Like you pointed out its always important what the program should do if the file is missing. In all my applications the user can always delete the config file and the application will create a new one with default values. No Problem. I also ship my applications without config files.
But users tend to delete files and even files they should not delete like serial keys and template files. I always check for these files because without them the application is unable to run at all. I can not create a new serial key from default.
Whats should happen when the file is missing? You can do a file find or exception handler but the real question is : What will happen when the file is missing? Or how important is the file for the application. I check all the time before I try to access any support files for the app. Additional I do error handling if the file is corrupt and can not be loaded.
I think anytime that you know that the file may or may not exist and you want to perform some alternate action based on the existence of the file, you should do the check because in this case it's not an exceptional condition for the file to not exist. This won't absolve you from having to handle exceptions -- from someone else either removing or creating the file between the check and your open -- but it makes the intent of the program clear and doesn't rely on exception handling to perform flow-control logic.
EDIT: An example might be log rotation on start up.
try
{
if (File.Exists("app.log"))
{
RotateLogs();
}
log = File.Open("app.log", FileMode.CreateNew );
}
catch (IOException)
{
...another writer, perhaps?
}
catch (UnauthorizedAccessException)
{
...maybe I should have used runas?
}
To answer my own question (in part), I want to expand on the example I used: a default config file.
Rather than check if it exists at app startup and try to copy the file if the check fails, the thing to do is always try to copy the file. You just do it in such a way that the copy will fail if the file exists rather than replace an existing file. This way all you need to do is catch and ignore any exception thrown if the copy fails because of an existing file.

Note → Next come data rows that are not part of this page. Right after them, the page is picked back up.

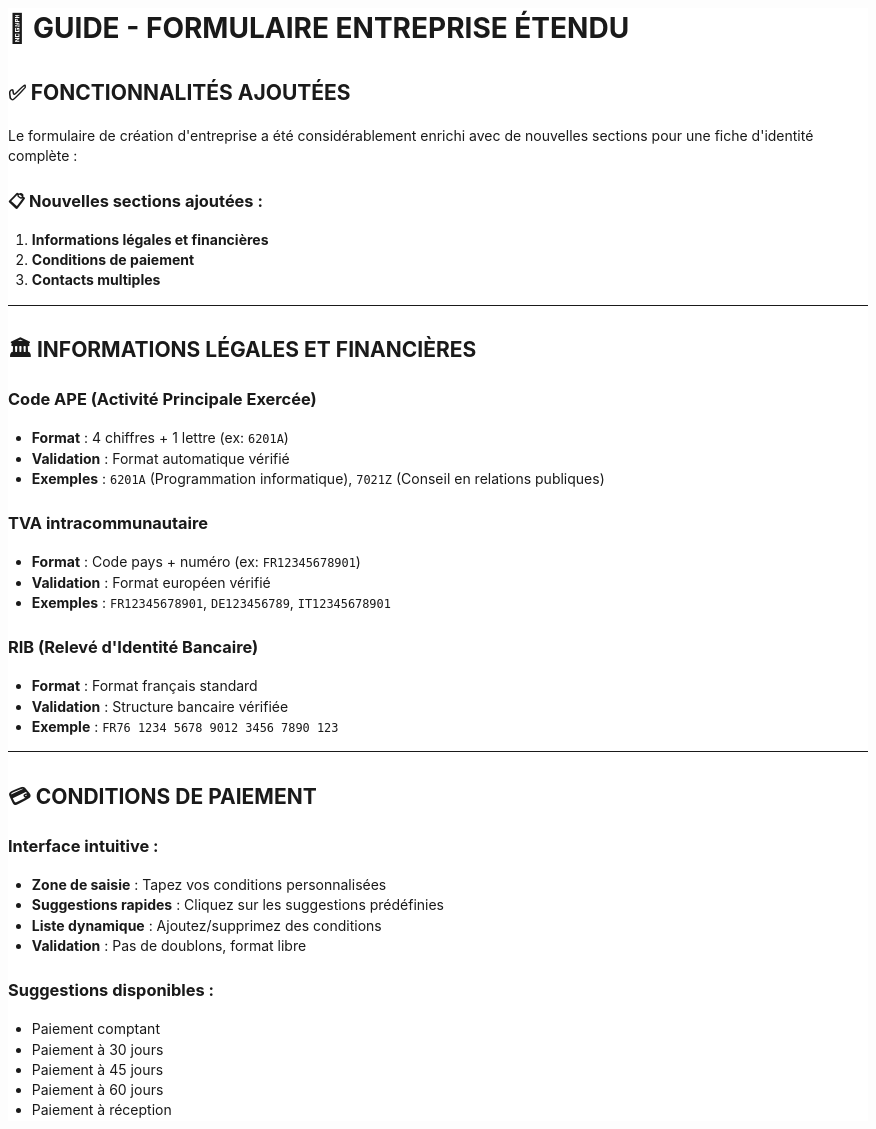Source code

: # 🏢 GUIDE - FORMULAIRE ENTREPRISE ÉTENDU

## ✅ FONCTIONNALITÉS AJOUTÉES

Le formulaire de création d'entreprise a été considérablement enrichi avec de nouvelles sections pour une fiche d'identité complète :

### 📋 **Nouvelles sections ajoutées :**

1. **Informations légales et financières**
2. **Conditions de paiement**
3. **Contacts multiples**

---

## 🏛️ INFORMATIONS LÉGALES ET FINANCIÈRES

### **Code APE (Activité Principale Exercée)**
- **Format** : 4 chiffres + 1 lettre (ex: `6201A`)
- **Validation** : Format automatique vérifié
- **Exemples** : `6201A` (Programmation informatique), `7021Z` (Conseil en relations publiques)

### **TVA intracommunautaire**
- **Format** : Code pays + numéro (ex: `FR12345678901`)
- **Validation** : Format européen vérifié
- **Exemples** : `FR12345678901`, `DE123456789`, `IT12345678901`

### **RIB (Relevé d'Identité Bancaire)**
- **Format** : Format français standard
- **Validation** : Structure bancaire vérifiée
- **Exemple** : `FR76 1234 5678 9012 3456 7890 123`

---

## 💳 CONDITIONS DE PAIEMENT

### **Interface intuitive :**
- **Zone de saisie** : Tapez vos conditions personnalisées
- **Suggestions rapides** : Cliquez sur les suggestions prédéfinies
- **Liste dynamique** : Ajoutez/supprimez des conditions
- **Validation** : Pas de doublons, format libre

### **Suggestions disponibles :**
- Paiement comptant
- Paiement à 30 jours
- Paiement à 45 jours
- Paiement à 60 jours
- Paiement à réception
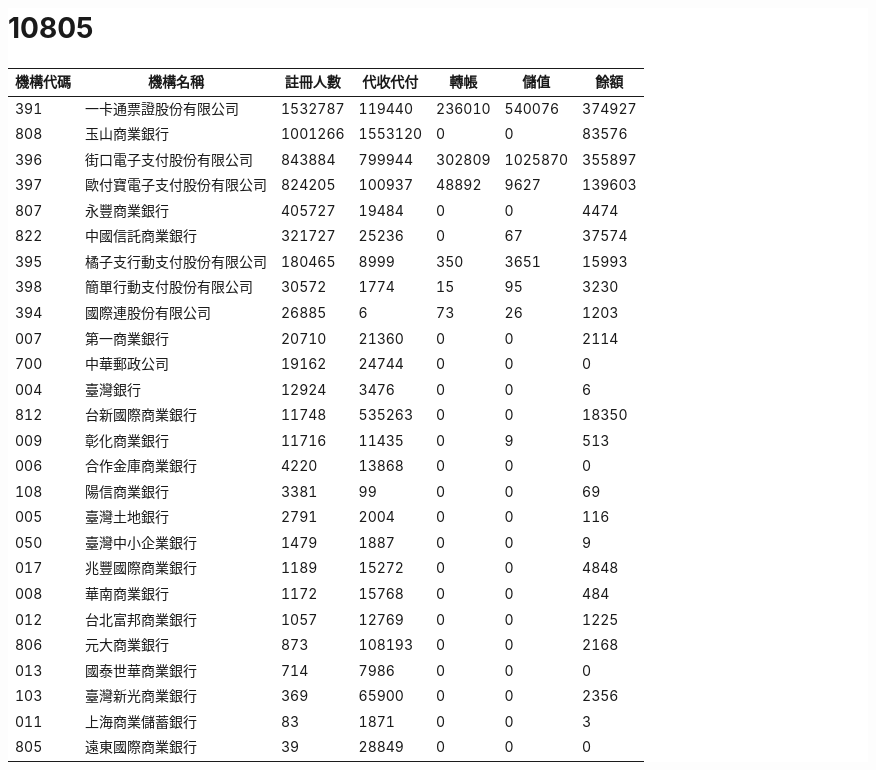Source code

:# 10805

| 機構代碼 | 機構名稱                   | 註冊人數 | 代收代付 | 轉帳   | 儲值    | 餘額   |
| -------- | -------------------------- | -------- | -------- | ------ | ------- | ------ |
| 391      | 一卡通票證股份有限公司     | 1532787  | 119440   | 236010 | 540076  | 374927 |
| 808      | 玉山商業銀行               | 1001266  | 1553120  | 0      | 0       | 83576  |
| 396      | 街口電子支付股份有限公司   | 843884   | 799944   | 302809 | 1025870 | 355897 |
| 397      | 歐付寶電子支付股份有限公司 | 824205   | 100937   | 48892  | 9627    | 139603 |
| 807      | 永豐商業銀行               | 405727   | 19484    | 0      | 0       | 4474   |
| 822      | 中國信託商業銀行           | 321727   | 25236    | 0      | 67      | 37574  |
| 395      | 橘子支行動支付股份有限公司 | 180465   | 8999     | 350    | 3651    | 15993  |
| 398      | 簡單行動支付股份有限公司   | 30572    | 1774     | 15     | 95      | 3230   |
| 394      | 國際連股份有限公司         | 26885    | 6        | 73     | 26      | 1203   |
| 007      | 第一商業銀行               | 20710    | 21360    | 0      | 0       | 2114   |
| 700      | 中華郵政公司               | 19162    | 24744    | 0      | 0       | 0      |
| 004      | 臺灣銀行                   | 12924    | 3476     | 0      | 0       | 6      |
| 812      | 台新國際商業銀行           | 11748    | 535263   | 0      | 0       | 18350  |
| 009      | 彰化商業銀行               | 11716    | 11435    | 0      | 9       | 513    |
| 006      | 合作金庫商業銀行           | 4220     | 13868    | 0      | 0       | 0      |
| 108      | 陽信商業銀行               | 3381     | 99       | 0      | 0       | 69     |
| 005      | 臺灣土地銀行               | 2791     | 2004     | 0      | 0       | 116    |
| 050      | 臺灣中小企業銀行           | 1479     | 1887     | 0      | 0       | 9      |
| 017      | 兆豐國際商業銀行           | 1189     | 15272    | 0      | 0       | 4848   |
| 008      | 華南商業銀行               | 1172     | 15768    | 0      | 0       | 484    |
| 012      | 台北富邦商業銀行           | 1057     | 12769    | 0      | 0       | 1225   |
| 806      | 元大商業銀行               | 873      | 108193   | 0      | 0       | 2168   |
| 013      | 國泰世華商業銀行           | 714      | 7986     | 0      | 0       | 0      |
| 103      | 臺灣新光商業銀行           | 369      | 65900    | 0      | 0       | 2356   |
| 011      | 上海商業儲蓄銀行           | 83       | 1871     | 0      | 0       | 3      |
| 805      | 遠東國際商業銀行           | 39       | 28849    | 0      | 0       | 0      |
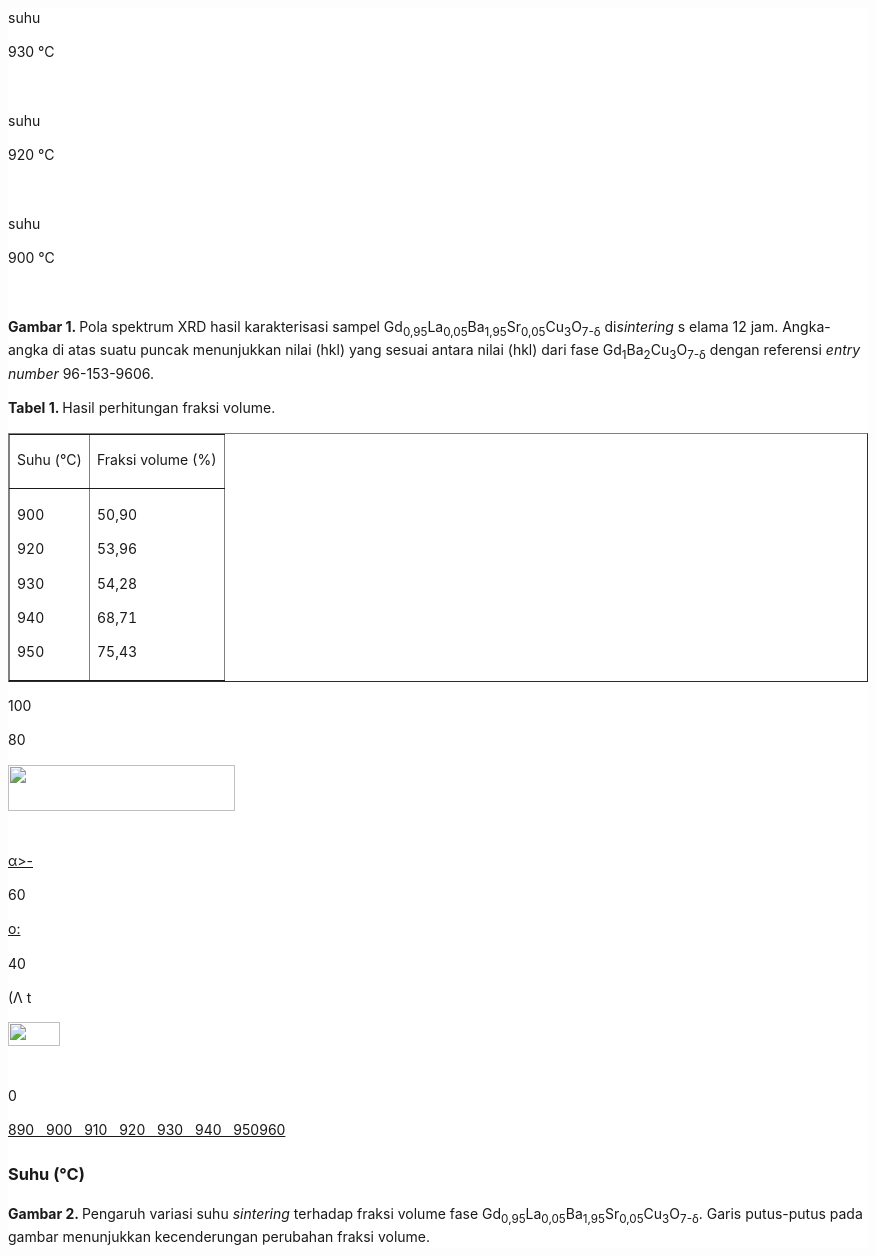 <div>
<p><span class="font1">suhu</span></p>
<p><span class="font1">930 °C</span></p>
</div><br clear="all">
<div>
<p><span class="font1">suhu</span></p>
<p><span class="font1">920 °C</span></p>
</div><br clear="all">
<div>
<p><span class="font1">suhu</span></p>
<p><span class="font1">900 °C</span></p>
</div><br clear="all">
<p><span class="font7" style="font-weight:bold;">Gambar 1. </span><span class="font7">Pola spektrum XRD hasil karakterisasi sampel Gd<sub>0,95</sub>La<sub>0,05</sub>Ba<sub>1,95</sub>Sr<sub>0,05</sub>Cu<sub>3</sub>O<sub>7-δ</sub> di</span><span class="font7" style="font-style:italic;">sintering</span><span class="font7"> s elama 12 jam. Angka-angka di atas suatu puncak menunjukkan nilai (hkl) yang sesuai antara nilai (hkl) dari fase Gd<sub>1</sub>Ba<sub>2</sub>Cu<sub>3</sub>O<sub>7-</sub></span><span class="font5"><sub>δ</sub> </span><span class="font7">dengan referensi </span><span class="font7" style="font-style:italic;">entry number</span><span class="font7"> 96-153-9606.</span></p>
<p><span class="font7" style="font-weight:bold;">Tabel 1. </span><span class="font7">Hasil perhitungan fraksi volume.</span></p>
<table border="1">
<tr><td style="vertical-align:top;">
<p><span class="font7">Suhu (</span><span class="font8">°</span><span class="font7">C)</span></p></td><td style="vertical-align:top;">
<p><span class="font7">Fraksi volume (%)</span></p></td></tr>
<tr><td style="vertical-align:top;">
<p><span class="font7">900</span></p>
<p><span class="font7">920</span></p>
<p><span class="font7">930</span></p>
<p><span class="font7">940</span></p>
<p><span class="font7">950</span></p></td><td style="vertical-align:top;">
<p><span class="font7">50,90</span></p>
<p><span class="font7">53,96</span></p>
<p><span class="font7">54,28</span></p>
<p><span class="font7">68,71</span></p>
<p><span class="font7">75,43</span></p></td></tr>
</table>
<p><span class="font2">100</span></p>
<p><span class="font2">80</span></p>
<div><img src="https://jurnal.harianregional.com/media/77286-2.jpg" alt="" style="width:170pt;height:35pt;">
</div><br clear="all">
<p><a href="#bookmark12"><span class="font1">α&gt;-</span></a></p>
<p><span class="font2">60</span></p>
<p><a href="#bookmark13"><span class="font2">o:</span></a></p>
<div>
<p><span class="font2">40</span></p>
<p><span class="font2">(Λ t</span></p><img src="https://jurnal.harianregional.com/media/77286-3.png" alt="" style="width:39pt;height:18pt;">
</div><br clear="all">
<p><span class="font2">0</span></p>
<p><a href="#bookmark14"><span class="font2">890 &nbsp;&nbsp;900 &nbsp;&nbsp;910 &nbsp;&nbsp;920 &nbsp;&nbsp;930 &nbsp;&nbsp;940 &nbsp;&nbsp;950960</span></a></p>
<h3><a name="bookmark15"></a><span class="font2" style="font-weight:bold;"><a name="bookmark16"></a>Suhu (</span><span class="font7" style="font-weight:bold;">°C</span><span class="font2" style="font-weight:bold;">)</span></h3>
<p><span class="font7" style="font-weight:bold;">Gambar 2. </span><span class="font7">Pengaruh variasi suhu </span><span class="font7" style="font-style:italic;">sintering</span><span class="font7"> terhadap fraksi volume fase Gd<sub>0,95</sub>La<sub>0,05</sub>Ba<sub>1,95</sub>Sr<sub>0,05</sub>Cu<sub>3</sub>O<sub>7-δ</sub>. Garis putus-putus pada gambar menunjukkan kecenderungan perubahan fraksi volume.</span></p>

Your problem could easily be solved with basic computer science... read up on Semaphores.
(I did not mean to sound like a jerk, I was just pointing you to a simple answer for a common problem).
I think the reason for "Exists" is to determine when files are missing without the need for creating all the OS housekeeping data required to access the file or having exceptions being thrown. So it's a file handling optimisation more than anything else.
For a single file, the saving the "Exists" gives is generally insignificant. If you were checking if a file exists many, many times (for example, searching for #include files) then the saving could be significant.
In .Net, the specification for File.Exists doesn't list any exceptions that the method might throw, unlike for example File.Open which lists nine exceptions, so there's certainly less checking going on in the former.
Even if "Exists" returns true, you still need to handle exceptions when opening the file, as the .Net reference suggests.